The merchant adventurers of England promptly set up the Muscovy Company to handle what looked like a promising commerce with Russia and through that country with the caravans of Persia. But the English never found the Russians rewarding as either customers or middlemen. While their czar was willing to sell furs, felts and naval stores, or wax and honey, he wasn’t particularly interested in buying coarse woolens. His subjects wore fur.
The subjects of the czar did indeed indulge themselves in both the beauty and warmth of fur.
Except for the summer months Russians of quality went about in all manner of furred luxury. From bearskin, lynx, squirrel, beaver, fox and marten were fashioned their capes and bonnets, as well as their fine tailored coats sporting decorative braid loops and toggles. Women wore handsomely brocaded velvet coats lined and trimmed with expensive fur. Nowhere in the western world did royalty make such extravagant use of precious pelts. The nobility of Russia affected enveloping gowns and pelisses of sable, ermine and vair. Esteemed above all other pelts for certain wear was black fox. Nobles used this rare fur to make up their distinctive wide caps enclosing tall felted bonnets in the fashion of Babylonian hats.
Millions of lesser folk in Russia, wearing caps and buskins, and shedding cloth tunics for long waistcoats of fur in the winter, consumed vast quantities of muskrat, wolf, lamb skin and reindeer hide.
Still, there were plenty of pelts for export. They were in fact the country’s chief commodity.
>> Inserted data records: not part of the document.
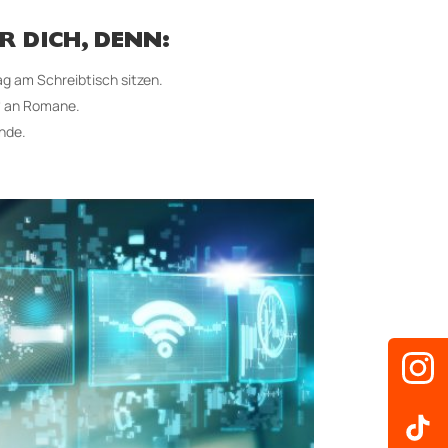
R DICH, DENN:
ag am Schreib­tisch sitzen.
“ an Romane.
nde.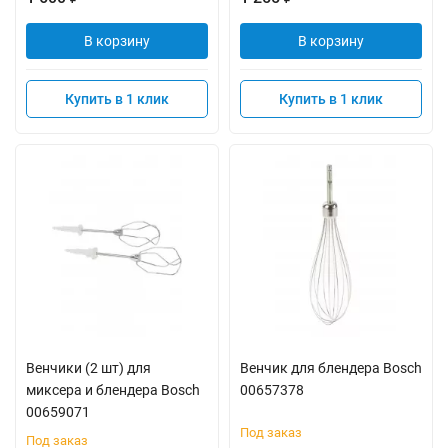
В корзину
В корзину
Купить в 1 клик
Купить в 1 клик
Венчики (2 шт) для
Венчик для блендера Bosch
миксера и блендера Bosch
00657378
00659071
Под заказ
Под заказ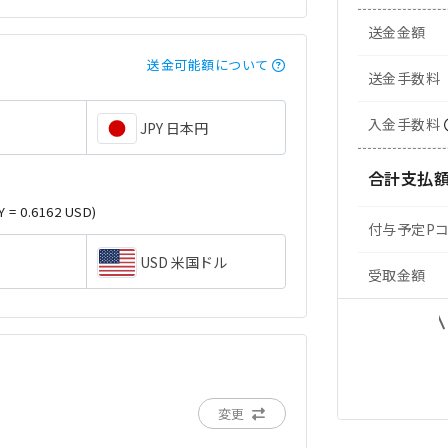
送金金額
送金可能額について
送金手数料
入金手数料
JPY 日本円
合計支払
Y = 0.6162 USD)
付与予定P
USD 米国ドル
受取金額
変更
Caravans from Siberia brought their cargoes of fine pelts to the great market towns of Novgorod and Moscow. Ivan the Terrible personally enforced a tribute of thousands of sables each year from the western Tartars across the Urals. The value of Russia’s fur exports to Turkey, Persia and the countries of Christendom reached into millions of rubles yearly.
Trade with the Russians, however, was very unsatisfactory to the English. For one thing Dutch competition bid up the prices of Russian fur. Some pelts “cost more there with you than we can sell them for here” the London merchants wrote ruefully to their factors in Russia. Then there was the fickleness and downright trickiness of the Russians who being “very mistrustful ... doe not alwaies speake the trueth, and think other men to bee like them.” To these woes were added the enormous difficulties of the icy northern route. They were almost insuperable; yet the taxes imposed on cargoes through the Baltic by the King of Denmark were unbearably high. It was all very frustrating.
In the end proclamations were published in England against the use of foreign furs—and these laws were not entirely sumptuary.
True, the Renaissance had brought fashion consciousness to the middle class Englishman to such an extent that it was often difficult to distinguish between a noble and a well-furred commoner. There was urgent need for proclamations to stop that. Often in the past such proclamations had been necessary when the craze for furs mounted inordinately. “Sabyls be for great estates” had been one historic royal edict. Henry VIII, who decked himself lavishly with furs plundered from the monasteries and indulged in cozily “furred nightgowns” for his evening escapades, issued many a decree limiting the use of precious pelts to the chosen few. Other monarchs had done the same thing.
Over and above this need for class distinction however, it irked the relatively poor English royalty to be gouged in the market place for one of its regal necessities.
From earliest Norman times imported furs had been used in England to designate royal rank. Even before that, in the ninth and tenth centuries, nobility and ranking clergy trimmed their garments with beaver and fox. In the fourteenth century Edward III issued a decree specifying ermine, symmetrically spotted with astrakan or other bits of black, to be a royal fur. A whole set of heraldic tinctures was based on fur. Ermine was represented by white flecked with black, variant patterns and colors being termed ermines, erminois, pean and so forth. Vair was shown as blue and white alternating in the manner of small skins sewn together, some of its variants being counter-vair, potent and counter-potent. Feudal lords of England had been inclined to treat their equipage of furs as heirlooms, handing them down from generation to generation.